If we are to admit that markets are created and shaped by government, we also must admit that lobbying is created by government as a protective reaction to that
regulatory manipulation ‘market’ creation and shaping.
Don Boudreaux puts it well at Cafe Hayek
Sen. Elizabeth Warren is upset that President-elect Trump’s transition team includes many corporate lobbyists (“Elizabeth Warren Criticizes Donald Trump Over Lobbyists in Transition Team,” Nov. 15). Well now. Sen. Warren is second-to-none at empowering Uncle Sam to exercise broad discretionary powers over corporate affairs – powers that, if exercised one way, yield that company hundreds of millions of dollars in additional profits or, if exercised another way, saddle that company with hundreds of millions of dollars of additional costs. It is hardly surprising, therefore, that corporations work diligently to have their voices heard among the din of everyone clamoring for the new emperor’s attention.
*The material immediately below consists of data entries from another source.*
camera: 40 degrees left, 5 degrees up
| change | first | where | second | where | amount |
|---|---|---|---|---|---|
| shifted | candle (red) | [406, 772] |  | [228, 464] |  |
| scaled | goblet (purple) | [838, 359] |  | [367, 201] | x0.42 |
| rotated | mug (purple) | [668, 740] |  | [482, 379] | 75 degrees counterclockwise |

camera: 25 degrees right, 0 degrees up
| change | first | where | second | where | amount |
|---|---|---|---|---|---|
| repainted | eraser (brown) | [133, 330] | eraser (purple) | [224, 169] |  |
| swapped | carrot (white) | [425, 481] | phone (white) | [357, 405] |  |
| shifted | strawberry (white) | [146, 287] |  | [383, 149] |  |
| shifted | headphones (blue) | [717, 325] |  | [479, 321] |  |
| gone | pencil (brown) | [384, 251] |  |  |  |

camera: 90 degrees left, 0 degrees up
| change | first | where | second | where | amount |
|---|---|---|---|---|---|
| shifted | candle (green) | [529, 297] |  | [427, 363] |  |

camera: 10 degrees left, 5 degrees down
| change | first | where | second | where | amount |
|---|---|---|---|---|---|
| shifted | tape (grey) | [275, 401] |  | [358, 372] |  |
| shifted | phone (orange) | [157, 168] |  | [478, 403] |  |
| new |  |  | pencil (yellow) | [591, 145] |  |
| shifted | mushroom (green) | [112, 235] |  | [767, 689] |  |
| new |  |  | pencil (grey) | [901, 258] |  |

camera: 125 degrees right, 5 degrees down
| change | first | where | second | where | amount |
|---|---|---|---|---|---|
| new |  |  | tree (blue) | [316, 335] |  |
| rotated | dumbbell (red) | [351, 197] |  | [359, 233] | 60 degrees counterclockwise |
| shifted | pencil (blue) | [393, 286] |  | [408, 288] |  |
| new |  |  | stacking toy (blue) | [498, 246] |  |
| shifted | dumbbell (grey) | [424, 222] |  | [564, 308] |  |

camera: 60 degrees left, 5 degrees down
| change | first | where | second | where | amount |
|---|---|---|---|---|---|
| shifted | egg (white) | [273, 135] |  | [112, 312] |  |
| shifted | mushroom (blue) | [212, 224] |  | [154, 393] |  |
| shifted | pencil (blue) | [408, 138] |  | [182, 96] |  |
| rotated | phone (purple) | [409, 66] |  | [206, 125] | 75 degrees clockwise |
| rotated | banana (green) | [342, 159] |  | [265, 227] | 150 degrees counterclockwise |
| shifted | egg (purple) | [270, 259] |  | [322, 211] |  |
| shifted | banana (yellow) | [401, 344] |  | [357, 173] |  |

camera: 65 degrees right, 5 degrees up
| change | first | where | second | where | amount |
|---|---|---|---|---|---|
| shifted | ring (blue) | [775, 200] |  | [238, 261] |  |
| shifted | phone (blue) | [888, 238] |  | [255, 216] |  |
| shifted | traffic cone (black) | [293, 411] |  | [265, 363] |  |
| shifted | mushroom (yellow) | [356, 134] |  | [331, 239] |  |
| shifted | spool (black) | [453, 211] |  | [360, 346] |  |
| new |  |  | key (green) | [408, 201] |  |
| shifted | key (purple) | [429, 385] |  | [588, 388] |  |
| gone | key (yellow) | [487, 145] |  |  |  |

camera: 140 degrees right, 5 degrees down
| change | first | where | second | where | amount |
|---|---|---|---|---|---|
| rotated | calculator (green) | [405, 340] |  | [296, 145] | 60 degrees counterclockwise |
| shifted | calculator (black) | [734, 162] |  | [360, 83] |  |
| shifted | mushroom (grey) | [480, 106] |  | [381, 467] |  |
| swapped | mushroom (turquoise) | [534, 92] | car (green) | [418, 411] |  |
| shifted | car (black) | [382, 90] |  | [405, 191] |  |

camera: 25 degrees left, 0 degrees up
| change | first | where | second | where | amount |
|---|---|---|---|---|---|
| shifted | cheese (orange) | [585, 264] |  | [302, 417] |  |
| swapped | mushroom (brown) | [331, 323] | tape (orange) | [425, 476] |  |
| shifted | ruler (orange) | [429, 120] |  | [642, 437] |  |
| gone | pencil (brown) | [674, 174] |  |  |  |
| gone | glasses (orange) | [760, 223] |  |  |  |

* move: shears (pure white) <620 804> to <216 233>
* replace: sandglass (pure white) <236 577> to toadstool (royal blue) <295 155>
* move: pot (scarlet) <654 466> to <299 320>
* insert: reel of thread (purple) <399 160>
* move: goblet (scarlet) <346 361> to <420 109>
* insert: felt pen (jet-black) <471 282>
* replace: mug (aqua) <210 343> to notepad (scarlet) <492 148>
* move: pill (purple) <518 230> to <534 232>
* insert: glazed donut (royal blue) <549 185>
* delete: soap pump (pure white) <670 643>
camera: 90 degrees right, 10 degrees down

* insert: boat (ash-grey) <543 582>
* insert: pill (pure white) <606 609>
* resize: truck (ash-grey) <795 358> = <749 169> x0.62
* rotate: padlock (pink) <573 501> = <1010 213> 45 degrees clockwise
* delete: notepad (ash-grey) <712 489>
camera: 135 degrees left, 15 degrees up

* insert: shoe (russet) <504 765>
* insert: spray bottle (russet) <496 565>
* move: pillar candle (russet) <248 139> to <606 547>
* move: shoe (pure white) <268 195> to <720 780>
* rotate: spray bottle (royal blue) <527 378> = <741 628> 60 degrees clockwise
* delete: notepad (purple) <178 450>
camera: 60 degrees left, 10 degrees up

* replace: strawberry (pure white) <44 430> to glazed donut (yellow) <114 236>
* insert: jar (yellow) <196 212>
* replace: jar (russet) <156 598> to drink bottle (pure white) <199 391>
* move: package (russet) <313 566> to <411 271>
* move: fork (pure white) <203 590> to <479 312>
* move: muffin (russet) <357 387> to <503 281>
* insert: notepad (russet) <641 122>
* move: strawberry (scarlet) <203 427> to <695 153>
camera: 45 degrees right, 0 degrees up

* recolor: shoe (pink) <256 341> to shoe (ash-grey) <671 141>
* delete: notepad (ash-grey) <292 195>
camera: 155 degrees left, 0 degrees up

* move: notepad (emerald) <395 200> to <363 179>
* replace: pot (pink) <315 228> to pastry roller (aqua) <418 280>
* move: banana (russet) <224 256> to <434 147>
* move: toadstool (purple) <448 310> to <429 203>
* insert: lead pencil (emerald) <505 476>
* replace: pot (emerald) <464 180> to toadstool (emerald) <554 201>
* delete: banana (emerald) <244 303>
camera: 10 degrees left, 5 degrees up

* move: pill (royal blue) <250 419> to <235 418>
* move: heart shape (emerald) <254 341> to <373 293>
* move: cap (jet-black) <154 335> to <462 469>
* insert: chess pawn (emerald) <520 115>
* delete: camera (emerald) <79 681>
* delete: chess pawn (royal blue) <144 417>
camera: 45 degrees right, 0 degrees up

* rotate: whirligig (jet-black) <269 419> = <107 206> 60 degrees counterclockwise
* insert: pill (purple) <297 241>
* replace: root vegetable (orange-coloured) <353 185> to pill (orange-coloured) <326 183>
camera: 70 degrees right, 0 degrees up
For Sen. Warren to be upset that Trump’s transition team is filled with hordes of corporate lobbyists panting for political favors is akin to a Madam being upset that her bawdyhouse is filled with hordes of men panting for female favors.
Donald J. Boudreaux
Professor of Economics
Martha and Nelson Getchell Chair for the Study of Free Market Capitalism at the Mercatus Center
George Mason University
Fairfax, VA 22030
Lobbying is protected by the First Amendment. Even absent Constitutional protection, lobbying would continue at a level commensurate with the degree to which government creates and shapes markets, only it would be more nefarious – say like the Clinton Foundation pay-to-play shenanigans.
Meanwhile, the House GOP beat back a plan by some of its own members* to restore internal super-lobbying by reinstating earmarks.
*Who should now be Primaried.
Update 1:15PM: In the interests of naming names, “Reps. John Culberson of Texas, Mike Rogers of Alabama, and Tom Rooney of Florida are listed as sponsors of the amendment.”